À l’heure où le débat public s’envenime et où les fractures sociales s’élargissent, la pensée de Serigne Abdoul Aziz Sy Dabakh retrouve une actualité surprenante. « Dabakh, la pédagogie de la bonté », le livre du journaliste Sidy Diop qui paraîtra le 18 septembre aux Éditions du Soleil explore une éthique de la parole, du pardon et du vivre-ensemble. Nous vous proposons, en exclusivité, ces bonnes feuilles qui donnent un aperçu du contenu de l’ouvrage. Voici la première des cinq parties de cette publication.
En 1904, un souffle nouveau parcourut Tivaouane. La ville sainte, déjà imprégnée de la lumière des savants et du murmure des prières, accueillait un enfant dont la naissance semblait inscrite dans la continuité d’une promesse divine. Ce jour-là, dans les murs sobres de la demeure d’El Hadj Malick Sy, naquit Abdou Aziz Sy, que l’on appellera plus tard « Dabakh », le doux, le conciliateur, le serviteur du bien.
Sa venue au monde coïncidait avec la pleine floraison de l’école spirituelle de son père. À Tivaouane, les cercles d’étude foisonnaient, les poètes faisaient vibrer leurs vers d’amour pour le Prophète, et l’enseignement sacré s’enseignait comme une offrande. L’air lui-même semblait chargé d’une densité particulière. On y respirait la foi, la rigueur, l’élévation. C’est dans cette atmosphère que l’enfant ouvrit les yeux. Un monde où le savoir n’était pas un ornement, mais une manière d’aimer Dieu. (…)
Lorsque Serigne Babacar Sy, son frère aîné, arriva de Saint-Louis pour saluer la naissance, il trouva leur père tenant le nourrisson dans ses bras. Le sage murmurait des vers, recueilli, qui semblaient à la fois louange et supplication :
« Ô secours qui m’aide en mes détresses,
Qui me tirera de l’erreur et du péril,
Qui réunira ma descendance,
Si ce n’est toi ?
Toi seul es l’origine des bonnes actions… »
Ces mots, à peine audibles, traduisaient la gratitude d’un cœur comblé. Pour El Hadj Malick, cette naissance était plus qu’une joie. C’était un signe. L’enfant qu’il portait contre lui, il le voyait déjà comme une continuité, un prolongement vivant de son œuvre.
Dabakh, l’art de façonner les âmes
Dabakh. Le mot flotte dans l’air tel un parfum ancien. On croit parfois qu’il serait né d’un chant pieux, offert par un disciple émerveillé par la bonté et la profondeur spirituelle d’El Hadj Abdou Aziz Sy. Beaucoup de Sénégalais s’en contentent et imaginent un hommage spontané, façonné par l’admiration. Pourtant, l’histoire raconte autre chose. Le surnom ne vient pas de la ferveur populaire mais du choix réfléchi de son père, Seydi El Hadj Malick Sy. Il l’avait attribué en mémoire d’un maître du Tassawouf, un érudit doublé d’un artisan du cuir, nommé Abdou Aziz Adabakhi.
Cet homme avait étonné son époque par une intelligence vive et une vocation tardive. C’est à quarante ans qu’il avait entrepris l’apprentissage du Coran, comme si la sagesse l’avait appelé au moment précis où la maturité donne un autre poids aux mots révélés. Mais il ne délaissa jamais son métier. Ses mains savaient adoucir les peaux les plus rebelles pour en faire des étoffes ou des habits qui semblaient presque habités d’une lumière intérieur. Dans son geste se mêlaient la matière et l’esprit, la terre et le ciel.
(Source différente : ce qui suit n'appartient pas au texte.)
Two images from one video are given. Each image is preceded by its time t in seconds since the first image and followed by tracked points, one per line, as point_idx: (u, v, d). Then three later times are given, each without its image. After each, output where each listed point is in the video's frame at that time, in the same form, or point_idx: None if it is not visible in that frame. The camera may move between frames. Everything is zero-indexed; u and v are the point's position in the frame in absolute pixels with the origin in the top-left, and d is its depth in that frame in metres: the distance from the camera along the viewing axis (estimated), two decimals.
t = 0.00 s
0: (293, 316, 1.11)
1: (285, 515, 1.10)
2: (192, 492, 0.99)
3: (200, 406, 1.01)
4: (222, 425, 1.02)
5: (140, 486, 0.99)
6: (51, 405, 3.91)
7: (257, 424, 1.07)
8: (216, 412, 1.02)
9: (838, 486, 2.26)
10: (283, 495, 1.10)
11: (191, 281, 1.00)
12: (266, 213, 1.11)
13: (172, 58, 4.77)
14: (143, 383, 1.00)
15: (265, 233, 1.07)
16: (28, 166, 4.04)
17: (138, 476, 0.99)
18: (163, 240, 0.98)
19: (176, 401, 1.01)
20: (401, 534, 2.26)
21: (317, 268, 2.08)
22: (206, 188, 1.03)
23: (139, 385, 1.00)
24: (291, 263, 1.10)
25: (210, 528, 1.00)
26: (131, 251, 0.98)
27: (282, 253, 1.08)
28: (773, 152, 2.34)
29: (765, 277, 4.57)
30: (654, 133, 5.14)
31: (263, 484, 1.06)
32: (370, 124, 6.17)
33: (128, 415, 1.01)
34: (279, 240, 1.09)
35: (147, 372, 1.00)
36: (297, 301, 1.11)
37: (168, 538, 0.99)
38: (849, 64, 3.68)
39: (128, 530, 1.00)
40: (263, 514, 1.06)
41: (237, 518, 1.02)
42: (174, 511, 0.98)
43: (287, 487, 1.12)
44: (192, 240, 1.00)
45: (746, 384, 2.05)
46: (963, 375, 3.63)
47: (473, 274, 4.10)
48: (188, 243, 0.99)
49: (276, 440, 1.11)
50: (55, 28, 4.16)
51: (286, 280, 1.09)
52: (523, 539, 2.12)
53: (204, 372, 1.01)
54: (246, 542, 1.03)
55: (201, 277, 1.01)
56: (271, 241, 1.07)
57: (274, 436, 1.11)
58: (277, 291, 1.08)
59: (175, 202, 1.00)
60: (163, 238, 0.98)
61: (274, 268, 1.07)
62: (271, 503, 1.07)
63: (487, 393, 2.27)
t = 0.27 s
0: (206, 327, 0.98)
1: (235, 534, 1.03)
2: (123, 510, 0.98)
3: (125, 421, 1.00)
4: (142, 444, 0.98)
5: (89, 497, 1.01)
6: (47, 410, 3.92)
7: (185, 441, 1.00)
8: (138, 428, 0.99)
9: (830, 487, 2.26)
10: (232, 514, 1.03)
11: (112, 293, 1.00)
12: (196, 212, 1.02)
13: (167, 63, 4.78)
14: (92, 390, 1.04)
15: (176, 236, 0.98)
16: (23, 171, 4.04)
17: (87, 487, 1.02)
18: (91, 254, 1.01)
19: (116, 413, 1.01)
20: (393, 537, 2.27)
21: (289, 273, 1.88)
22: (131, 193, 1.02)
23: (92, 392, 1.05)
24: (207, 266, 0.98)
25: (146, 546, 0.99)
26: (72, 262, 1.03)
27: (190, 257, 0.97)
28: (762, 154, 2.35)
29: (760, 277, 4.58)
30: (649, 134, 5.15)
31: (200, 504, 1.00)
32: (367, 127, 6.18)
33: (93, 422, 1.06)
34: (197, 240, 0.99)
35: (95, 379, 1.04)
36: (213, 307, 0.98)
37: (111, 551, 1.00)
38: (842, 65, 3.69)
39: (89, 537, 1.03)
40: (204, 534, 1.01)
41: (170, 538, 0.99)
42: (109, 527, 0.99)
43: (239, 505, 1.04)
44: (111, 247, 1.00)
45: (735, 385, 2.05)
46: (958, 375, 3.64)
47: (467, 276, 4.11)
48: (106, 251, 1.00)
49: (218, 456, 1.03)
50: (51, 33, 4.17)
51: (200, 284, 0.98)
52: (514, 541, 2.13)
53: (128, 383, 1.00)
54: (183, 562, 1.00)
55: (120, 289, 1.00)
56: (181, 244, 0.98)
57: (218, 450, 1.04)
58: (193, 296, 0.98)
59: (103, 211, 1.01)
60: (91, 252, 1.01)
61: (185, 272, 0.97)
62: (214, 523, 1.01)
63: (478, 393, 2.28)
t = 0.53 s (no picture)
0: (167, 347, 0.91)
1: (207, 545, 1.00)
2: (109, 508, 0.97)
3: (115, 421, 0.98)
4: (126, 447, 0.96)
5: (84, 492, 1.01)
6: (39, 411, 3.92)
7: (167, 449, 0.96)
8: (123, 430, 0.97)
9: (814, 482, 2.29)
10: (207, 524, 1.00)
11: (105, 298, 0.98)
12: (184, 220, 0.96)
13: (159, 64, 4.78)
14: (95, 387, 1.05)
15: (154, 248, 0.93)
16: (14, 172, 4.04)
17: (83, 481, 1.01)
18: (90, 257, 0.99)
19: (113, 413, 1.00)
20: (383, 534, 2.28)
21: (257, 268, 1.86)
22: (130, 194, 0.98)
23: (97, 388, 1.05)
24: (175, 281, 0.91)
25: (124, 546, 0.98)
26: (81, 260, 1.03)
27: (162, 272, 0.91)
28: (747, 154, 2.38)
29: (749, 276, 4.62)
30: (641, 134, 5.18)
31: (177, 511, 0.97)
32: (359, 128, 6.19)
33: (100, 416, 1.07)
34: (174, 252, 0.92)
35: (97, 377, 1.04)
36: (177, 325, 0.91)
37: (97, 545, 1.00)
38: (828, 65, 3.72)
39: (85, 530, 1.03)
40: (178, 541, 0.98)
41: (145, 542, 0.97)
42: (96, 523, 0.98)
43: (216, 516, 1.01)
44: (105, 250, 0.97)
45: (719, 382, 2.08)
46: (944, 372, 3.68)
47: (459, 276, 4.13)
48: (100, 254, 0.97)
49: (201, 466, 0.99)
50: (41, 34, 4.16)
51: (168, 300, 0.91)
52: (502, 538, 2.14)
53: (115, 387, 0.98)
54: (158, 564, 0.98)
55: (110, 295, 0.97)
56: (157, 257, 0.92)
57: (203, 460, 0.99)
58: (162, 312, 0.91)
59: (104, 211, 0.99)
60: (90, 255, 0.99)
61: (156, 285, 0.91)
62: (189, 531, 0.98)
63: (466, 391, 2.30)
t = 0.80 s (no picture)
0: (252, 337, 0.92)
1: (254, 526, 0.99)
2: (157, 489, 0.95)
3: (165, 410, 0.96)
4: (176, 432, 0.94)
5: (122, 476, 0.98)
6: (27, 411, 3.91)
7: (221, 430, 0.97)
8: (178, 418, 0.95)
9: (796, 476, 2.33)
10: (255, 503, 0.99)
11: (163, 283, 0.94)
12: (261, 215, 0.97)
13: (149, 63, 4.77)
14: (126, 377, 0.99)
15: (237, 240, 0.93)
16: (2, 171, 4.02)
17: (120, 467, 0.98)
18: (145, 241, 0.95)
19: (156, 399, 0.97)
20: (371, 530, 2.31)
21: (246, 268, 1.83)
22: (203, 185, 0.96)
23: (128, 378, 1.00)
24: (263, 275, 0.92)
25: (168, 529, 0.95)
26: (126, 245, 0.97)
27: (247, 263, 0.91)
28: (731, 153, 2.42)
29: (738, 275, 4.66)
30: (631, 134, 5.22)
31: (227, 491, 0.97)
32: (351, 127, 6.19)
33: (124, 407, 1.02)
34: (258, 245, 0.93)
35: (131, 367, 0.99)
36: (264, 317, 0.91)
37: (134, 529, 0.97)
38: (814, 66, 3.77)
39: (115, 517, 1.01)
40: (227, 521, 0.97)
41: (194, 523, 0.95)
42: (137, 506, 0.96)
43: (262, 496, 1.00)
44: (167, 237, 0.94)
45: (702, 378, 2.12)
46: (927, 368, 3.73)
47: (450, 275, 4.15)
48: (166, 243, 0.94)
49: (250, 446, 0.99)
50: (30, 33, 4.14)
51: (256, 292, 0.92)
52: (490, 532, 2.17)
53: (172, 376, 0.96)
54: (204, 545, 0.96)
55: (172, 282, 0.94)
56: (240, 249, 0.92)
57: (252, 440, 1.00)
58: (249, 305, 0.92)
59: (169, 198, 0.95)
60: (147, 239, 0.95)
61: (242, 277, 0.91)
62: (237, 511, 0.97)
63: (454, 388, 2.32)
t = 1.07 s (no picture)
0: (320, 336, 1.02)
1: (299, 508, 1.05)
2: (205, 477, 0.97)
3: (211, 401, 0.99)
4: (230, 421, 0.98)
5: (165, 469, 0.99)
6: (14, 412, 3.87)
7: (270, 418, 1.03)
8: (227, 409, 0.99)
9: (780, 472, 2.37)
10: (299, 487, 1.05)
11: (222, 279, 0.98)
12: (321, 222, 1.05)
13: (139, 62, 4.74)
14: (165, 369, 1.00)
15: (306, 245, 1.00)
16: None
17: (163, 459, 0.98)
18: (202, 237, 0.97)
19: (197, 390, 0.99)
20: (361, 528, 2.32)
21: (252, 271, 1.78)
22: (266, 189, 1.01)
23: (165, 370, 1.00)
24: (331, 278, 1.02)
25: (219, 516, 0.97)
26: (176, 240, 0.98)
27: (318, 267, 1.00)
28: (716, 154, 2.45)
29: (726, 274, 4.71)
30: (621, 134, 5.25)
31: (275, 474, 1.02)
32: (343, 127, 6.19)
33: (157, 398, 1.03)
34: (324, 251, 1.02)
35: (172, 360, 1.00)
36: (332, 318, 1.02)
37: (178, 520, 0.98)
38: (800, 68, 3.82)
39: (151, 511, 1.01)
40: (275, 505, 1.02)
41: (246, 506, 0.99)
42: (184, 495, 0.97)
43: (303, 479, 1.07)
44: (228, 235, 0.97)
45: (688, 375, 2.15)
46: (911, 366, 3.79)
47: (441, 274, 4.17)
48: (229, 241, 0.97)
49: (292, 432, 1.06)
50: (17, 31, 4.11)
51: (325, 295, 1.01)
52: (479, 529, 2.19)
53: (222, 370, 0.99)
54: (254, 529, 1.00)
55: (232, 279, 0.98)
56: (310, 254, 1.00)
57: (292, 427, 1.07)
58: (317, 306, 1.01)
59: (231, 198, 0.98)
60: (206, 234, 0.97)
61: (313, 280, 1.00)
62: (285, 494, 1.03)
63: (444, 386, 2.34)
Ses écrits, rassemblés dans un livre nommé Ibriz, témoignent de cette alliance rare entre le savoir mystique et la vie quotidienne. Maodo voyait en lui un modèle d’harmonie, une figure où l’intellect, la bonté et la maîtrise du geste se répondraient avec une humilité naturelle.
C’est à cette source que puise le surnom donné à Abdou Aziz Sy. Dabakh. Le meilleur des tanneurs. Non pas pour célébrer une habileté manuelle, mais pour souligner une vocation plus profonde. Comme son illustre prédécesseur, il saurait polir les âmes, adoucir les cœurs, rendre malléable ce qui se fige parfois en nous. Les Wolofs, en le faisant glisser vers Daa baax pour dire « il est généreux », n’ont fait que révéler la vérité intuitive de ce nom (…).